The GOP is benefiting from a lack of specificity. Right now, Republican governance is a hypothetical, and the party’s candidates are generic. But soon enough, those hypothetical candidacies will become flesh and blood. House Republican leader Kevin McCarthy of California has shown little ability to impose any kind of discipline on his conference. That is going to make it harder for Republicans to present themselves to voters as an unobjectionable vehicle of opposition to the Democratic president’s agenda. And if McCarthy thinks maintaining discipline in the minority is hard, just wait until he becomes speaker of the House.

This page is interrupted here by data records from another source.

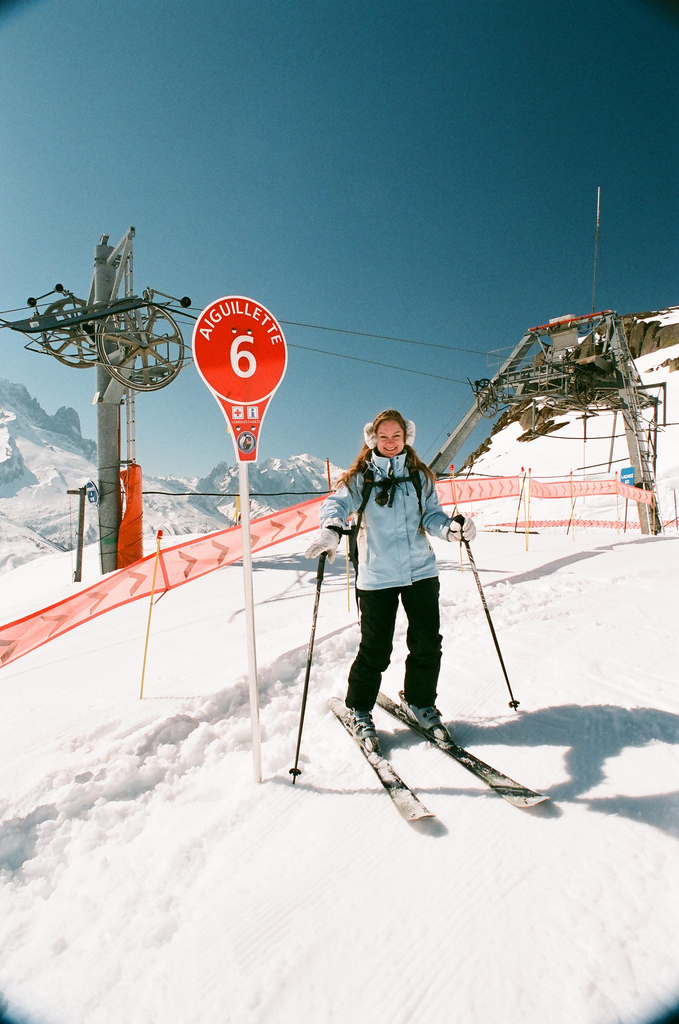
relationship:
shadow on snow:
[558, 700, 663, 777] [3, 379, 678, 982]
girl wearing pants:
[282, 379, 494, 762] [343, 574, 441, 714]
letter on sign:
[219, 302, 230, 316] [193, 298, 285, 464]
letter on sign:
[224, 296, 232, 314] [193, 298, 285, 464]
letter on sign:
[232, 297, 240, 313] [193, 298, 285, 464]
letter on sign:
[242, 295, 253, 316] [193, 298, 285, 464]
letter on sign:
[251, 306, 258, 315] [193, 298, 285, 464]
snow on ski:
[382, 759, 459, 871] [327, 681, 433, 834]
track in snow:
[19, 666, 262, 884] [12, 491, 657, 988]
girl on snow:
[305, 406, 477, 753] [3, 428, 678, 1016]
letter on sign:
[194, 325, 217, 337] [190, 281, 298, 456]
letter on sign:
[199, 314, 215, 331] [177, 286, 285, 447]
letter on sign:
[208, 306, 218, 321] [196, 281, 276, 461]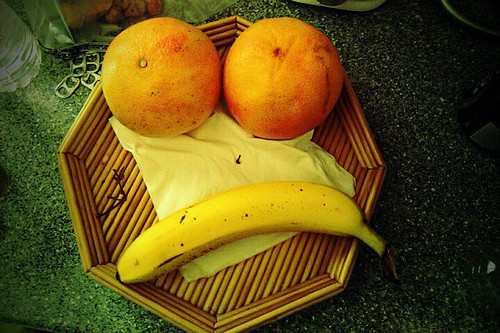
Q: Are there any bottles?
A: Yes, there is a bottle.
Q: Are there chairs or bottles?
A: Yes, there is a bottle.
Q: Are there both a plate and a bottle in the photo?
A: Yes, there are both a bottle and a plate.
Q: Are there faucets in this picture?
A: No, there are no faucets.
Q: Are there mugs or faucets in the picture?
A: No, there are no faucets or mugs.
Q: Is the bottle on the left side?
A: Yes, the bottle is on the left of the image.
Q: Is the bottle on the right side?
A: No, the bottle is on the left of the image.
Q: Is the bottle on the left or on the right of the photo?
A: The bottle is on the left of the image.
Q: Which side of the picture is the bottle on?
A: The bottle is on the left of the image.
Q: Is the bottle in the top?
A: Yes, the bottle is in the top of the image.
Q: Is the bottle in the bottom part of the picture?
A: No, the bottle is in the top of the image.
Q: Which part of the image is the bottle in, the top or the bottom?
A: The bottle is in the top of the image.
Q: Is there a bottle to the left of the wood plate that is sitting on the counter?
A: Yes, there is a bottle to the left of the plate.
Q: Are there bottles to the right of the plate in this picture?
A: No, the bottle is to the left of the plate.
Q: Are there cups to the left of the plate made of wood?
A: No, there is a bottle to the left of the plate.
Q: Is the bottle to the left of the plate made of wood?
A: Yes, the bottle is to the left of the plate.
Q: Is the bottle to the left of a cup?
A: No, the bottle is to the left of the plate.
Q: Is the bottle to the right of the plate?
A: No, the bottle is to the left of the plate.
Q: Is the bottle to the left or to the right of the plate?
A: The bottle is to the left of the plate.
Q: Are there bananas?
A: Yes, there is a banana.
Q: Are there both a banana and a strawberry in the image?
A: No, there is a banana but no strawberries.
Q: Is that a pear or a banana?
A: That is a banana.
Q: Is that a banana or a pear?
A: That is a banana.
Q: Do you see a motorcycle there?
A: No, there are no motorcycles.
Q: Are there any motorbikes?
A: No, there are no motorbikes.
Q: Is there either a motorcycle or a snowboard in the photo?
A: No, there are no motorcycles or snowboards.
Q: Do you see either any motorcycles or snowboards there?
A: No, there are no motorcycles or snowboards.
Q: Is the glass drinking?
A: Yes, the glass is drinking.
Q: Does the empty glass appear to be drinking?
A: Yes, the glass is drinking.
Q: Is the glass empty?
A: Yes, the glass is empty.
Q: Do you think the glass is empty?
A: Yes, the glass is empty.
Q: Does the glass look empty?
A: Yes, the glass is empty.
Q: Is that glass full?
A: No, the glass is empty.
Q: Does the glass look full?
A: No, the glass is empty.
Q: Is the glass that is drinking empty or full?
A: The glass is empty.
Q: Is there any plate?
A: Yes, there is a plate.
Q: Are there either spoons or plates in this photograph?
A: Yes, there is a plate.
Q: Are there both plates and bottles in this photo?
A: Yes, there are both a plate and a bottle.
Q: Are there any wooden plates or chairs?
A: Yes, there is a wood plate.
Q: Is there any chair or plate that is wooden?
A: Yes, the plate is wooden.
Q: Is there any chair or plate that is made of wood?
A: Yes, the plate is made of wood.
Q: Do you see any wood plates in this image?
A: Yes, there is a wood plate.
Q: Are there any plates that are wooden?
A: Yes, there is a plate that is wooden.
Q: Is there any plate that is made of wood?
A: Yes, there is a plate that is made of wood.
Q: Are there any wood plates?
A: Yes, there is a plate that is made of wood.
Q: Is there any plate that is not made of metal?
A: Yes, there is a plate that is made of wood.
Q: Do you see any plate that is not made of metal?
A: Yes, there is a plate that is made of wood.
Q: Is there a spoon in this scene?
A: No, there are no spoons.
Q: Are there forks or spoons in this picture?
A: No, there are no spoons or forks.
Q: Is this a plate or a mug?
A: This is a plate.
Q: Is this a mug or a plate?
A: This is a plate.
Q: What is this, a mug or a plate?
A: This is a plate.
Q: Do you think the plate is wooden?
A: Yes, the plate is wooden.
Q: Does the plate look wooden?
A: Yes, the plate is wooden.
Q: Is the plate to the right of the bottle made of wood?
A: Yes, the plate is made of wood.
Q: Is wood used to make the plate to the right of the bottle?
A: Yes, the plate is made of wood.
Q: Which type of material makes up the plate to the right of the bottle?
A: The plate is made of wood.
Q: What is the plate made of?
A: The plate is made of wood.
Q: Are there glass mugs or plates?
A: No, there is a plate but it is wooden.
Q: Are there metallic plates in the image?
A: No, there is a plate but it is wooden.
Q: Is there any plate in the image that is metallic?
A: No, there is a plate but it is wooden.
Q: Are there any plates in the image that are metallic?
A: No, there is a plate but it is wooden.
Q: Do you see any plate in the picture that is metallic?
A: No, there is a plate but it is wooden.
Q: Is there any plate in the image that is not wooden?
A: No, there is a plate but it is wooden.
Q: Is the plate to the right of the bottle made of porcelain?
A: No, the plate is made of wood.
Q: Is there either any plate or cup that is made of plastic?
A: No, there is a plate but it is made of wood.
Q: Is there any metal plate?
A: No, there is a plate but it is made of wood.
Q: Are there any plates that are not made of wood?
A: No, there is a plate but it is made of wood.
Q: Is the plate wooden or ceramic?
A: The plate is wooden.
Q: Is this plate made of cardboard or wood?
A: The plate is made of wood.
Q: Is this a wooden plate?
A: Yes, this is a wooden plate.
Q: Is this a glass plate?
A: No, this is a wooden plate.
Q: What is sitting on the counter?
A: The plate is sitting on the counter.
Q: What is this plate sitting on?
A: The plate is sitting on the counter.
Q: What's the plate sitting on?
A: The plate is sitting on the counter.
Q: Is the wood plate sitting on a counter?
A: Yes, the plate is sitting on a counter.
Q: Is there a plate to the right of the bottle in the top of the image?
A: Yes, there is a plate to the right of the bottle.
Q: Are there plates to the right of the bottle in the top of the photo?
A: Yes, there is a plate to the right of the bottle.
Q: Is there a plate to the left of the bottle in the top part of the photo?
A: No, the plate is to the right of the bottle.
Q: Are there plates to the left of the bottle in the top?
A: No, the plate is to the right of the bottle.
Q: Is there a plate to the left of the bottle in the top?
A: No, the plate is to the right of the bottle.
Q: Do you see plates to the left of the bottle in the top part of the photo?
A: No, the plate is to the right of the bottle.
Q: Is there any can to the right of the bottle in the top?
A: No, there is a plate to the right of the bottle.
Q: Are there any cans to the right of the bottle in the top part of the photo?
A: No, there is a plate to the right of the bottle.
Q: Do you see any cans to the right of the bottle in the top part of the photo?
A: No, there is a plate to the right of the bottle.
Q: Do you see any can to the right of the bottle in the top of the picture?
A: No, there is a plate to the right of the bottle.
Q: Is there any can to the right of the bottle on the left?
A: No, there is a plate to the right of the bottle.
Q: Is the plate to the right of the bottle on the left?
A: Yes, the plate is to the right of the bottle.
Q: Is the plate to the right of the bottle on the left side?
A: Yes, the plate is to the right of the bottle.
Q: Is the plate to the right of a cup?
A: No, the plate is to the right of the bottle.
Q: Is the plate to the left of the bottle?
A: No, the plate is to the right of the bottle.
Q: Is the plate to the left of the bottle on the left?
A: No, the plate is to the right of the bottle.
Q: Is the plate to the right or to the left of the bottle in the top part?
A: The plate is to the right of the bottle.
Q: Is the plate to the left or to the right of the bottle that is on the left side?
A: The plate is to the right of the bottle.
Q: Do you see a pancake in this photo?
A: No, there are no pancakes.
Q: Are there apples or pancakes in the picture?
A: No, there are no pancakes or apples.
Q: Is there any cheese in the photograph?
A: No, there is no cheese.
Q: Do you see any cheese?
A: No, there is no cheese.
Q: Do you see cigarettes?
A: No, there are no cigarettes.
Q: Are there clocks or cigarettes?
A: No, there are no cigarettes or clocks.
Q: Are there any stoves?
A: No, there are no stoves.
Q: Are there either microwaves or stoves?
A: No, there are no stoves or microwaves.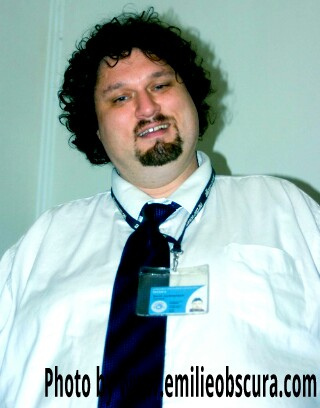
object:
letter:
[301, 373, 316, 397]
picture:
[1, 1, 320, 408]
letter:
[283, 372, 291, 397]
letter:
[268, 372, 279, 397]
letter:
[261, 374, 269, 397]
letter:
[249, 373, 261, 397]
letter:
[242, 373, 251, 396]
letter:
[234, 373, 242, 398]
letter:
[224, 364, 234, 399]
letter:
[214, 373, 225, 397]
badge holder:
[135, 268, 211, 315]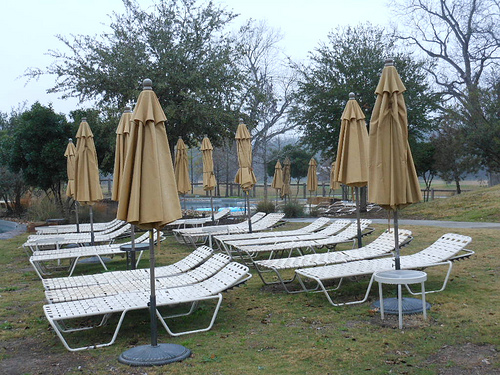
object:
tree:
[385, 0, 500, 187]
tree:
[282, 17, 441, 197]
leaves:
[49, 17, 258, 129]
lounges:
[23, 207, 475, 351]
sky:
[0, 0, 497, 136]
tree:
[8, 0, 262, 155]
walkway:
[226, 216, 499, 229]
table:
[368, 269, 428, 330]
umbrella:
[115, 77, 183, 228]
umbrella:
[333, 91, 369, 187]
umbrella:
[234, 117, 256, 190]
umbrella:
[74, 115, 104, 202]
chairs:
[294, 232, 476, 307]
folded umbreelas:
[64, 58, 423, 258]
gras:
[0, 317, 500, 375]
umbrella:
[72, 116, 103, 206]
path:
[238, 216, 500, 234]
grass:
[0, 182, 498, 371]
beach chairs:
[35, 261, 253, 352]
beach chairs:
[253, 226, 414, 295]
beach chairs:
[230, 218, 373, 270]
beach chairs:
[29, 229, 166, 279]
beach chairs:
[180, 211, 286, 250]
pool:
[190, 205, 286, 218]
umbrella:
[364, 58, 421, 215]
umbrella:
[229, 115, 258, 193]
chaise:
[289, 231, 478, 313]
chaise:
[251, 227, 414, 305]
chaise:
[40, 261, 250, 354]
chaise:
[178, 211, 287, 250]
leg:
[43, 310, 129, 352]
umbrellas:
[199, 135, 218, 191]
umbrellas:
[306, 155, 317, 189]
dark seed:
[261, 318, 268, 324]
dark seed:
[349, 334, 358, 342]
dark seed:
[382, 354, 413, 368]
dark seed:
[246, 308, 253, 312]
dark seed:
[22, 325, 30, 330]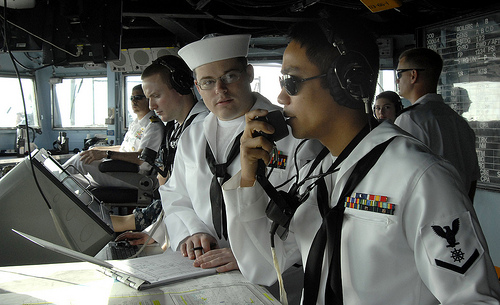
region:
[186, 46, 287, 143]
a man wearing glasses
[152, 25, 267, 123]
a man wearing a white hat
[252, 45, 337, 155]
a man wearing black sunglasses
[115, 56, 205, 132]
a man wearing headphones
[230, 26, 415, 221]
a man talking on a walkie talkie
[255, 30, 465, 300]
a man wearing a white shirt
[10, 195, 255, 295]
a silver laptop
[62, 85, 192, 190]
a man wearing a watch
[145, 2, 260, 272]
a man holding a pen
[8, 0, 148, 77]
a black screen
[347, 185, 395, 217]
navy strips on girls uniform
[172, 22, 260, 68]
navy hat on man's head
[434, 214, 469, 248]
navy eagle logo on uniform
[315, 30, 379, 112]
headset on man's head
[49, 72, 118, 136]
window in navy ship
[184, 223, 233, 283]
navy man's pair of hands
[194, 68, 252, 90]
glasses on sailor's face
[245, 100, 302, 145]
mic to speak into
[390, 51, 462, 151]
sailor in the background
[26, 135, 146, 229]
navy controls in the ship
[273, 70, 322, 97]
Person wearing dark sunglasses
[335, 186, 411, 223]
A multicolored badge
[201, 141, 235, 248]
A blue marine tie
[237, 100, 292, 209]
A hand holding a speaker phone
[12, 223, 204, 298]
An open clip board on the desk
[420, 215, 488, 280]
A symbol on the sleeve of a shirt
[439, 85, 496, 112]
Reflection of someones face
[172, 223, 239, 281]
Hands on a clipboard, holding a pen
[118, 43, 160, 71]
A set of speakers overhead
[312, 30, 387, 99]
A person wearing headphones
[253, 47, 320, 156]
sailor is wearing sunglasses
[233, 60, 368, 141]
sailor is wearing sunglasses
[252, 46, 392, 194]
sailor is wearing sunglasses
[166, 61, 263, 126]
man is wearing eyeglasses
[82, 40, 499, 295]
men on a boat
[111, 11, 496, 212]
people on a boat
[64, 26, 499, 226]
men in sailor uniforms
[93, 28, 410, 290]
sailors on a boat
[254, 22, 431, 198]
a men wearing sunglasses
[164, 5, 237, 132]
a man wearing glassses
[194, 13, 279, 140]
a man with a white hat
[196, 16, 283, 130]
a man with a white sailor hat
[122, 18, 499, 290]
men with ties around their neck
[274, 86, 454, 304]
men with mens on their uniform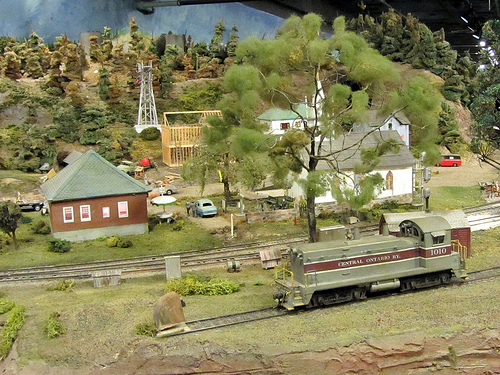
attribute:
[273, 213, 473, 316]
train — green, here, brown, alone, model, small, green`, parked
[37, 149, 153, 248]
house — brown, green, small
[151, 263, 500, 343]
spur — here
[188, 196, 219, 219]
car — blue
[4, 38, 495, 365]
ground — green, brown, here, sparse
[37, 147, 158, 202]
roof — green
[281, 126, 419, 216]
church — white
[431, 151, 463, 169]
van — red, small, parked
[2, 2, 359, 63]
sky — blue, painted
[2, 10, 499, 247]
trees — scattered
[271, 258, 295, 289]
part — yellow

In the majority, the House GOP will have to present a positive agenda to contrast with Joe Biden’s. That mission will be frustrated by the demands of the GOP’s base voters, who seem to want little from their elected representatives beyond the relentless trolling of their political opponents. McCarthy’s primary interest so far has been to give those base voters what they want.
For example, McCarthy has devoted inordinate attention to what he alleges is the persecution of his conference’s most irresponsible members: Reps. Marjorie Taylor Greene of Georgia and Paul Gosar of Arizona. Democrats removed both members from their committees after they repeatedly made odious spectacles of themselves. Greene was the subject of House Republican condemnations before the demands of negative partisanship made her into a GOP cause célèbre. Gosar spent his time flirting with Holocaust deniers before he landed himself in the dock for posting a cartoon featuring his caricatured likeness murdering a House colleague. According to McCarthy, the majority party is unduly punishing both. He promised to restore those members’ assignments as speaker. Indeed, he added, “they may have better committee assignments.”
McCarthy’s defiance in support of these unworthy members stands in stark contrast to the opprobrium he rained down on Rep. Liz Cheney of Wyoming — a reliable vote for Republican leadership’s legislative priorities — only because her conscience compels her to say out loud what McCarthy hasn’t allowed himself to say since the shock of the day wore off: That Jan. 6 was a stain on the country’s history, and that Donald Trump bears responsibility for it.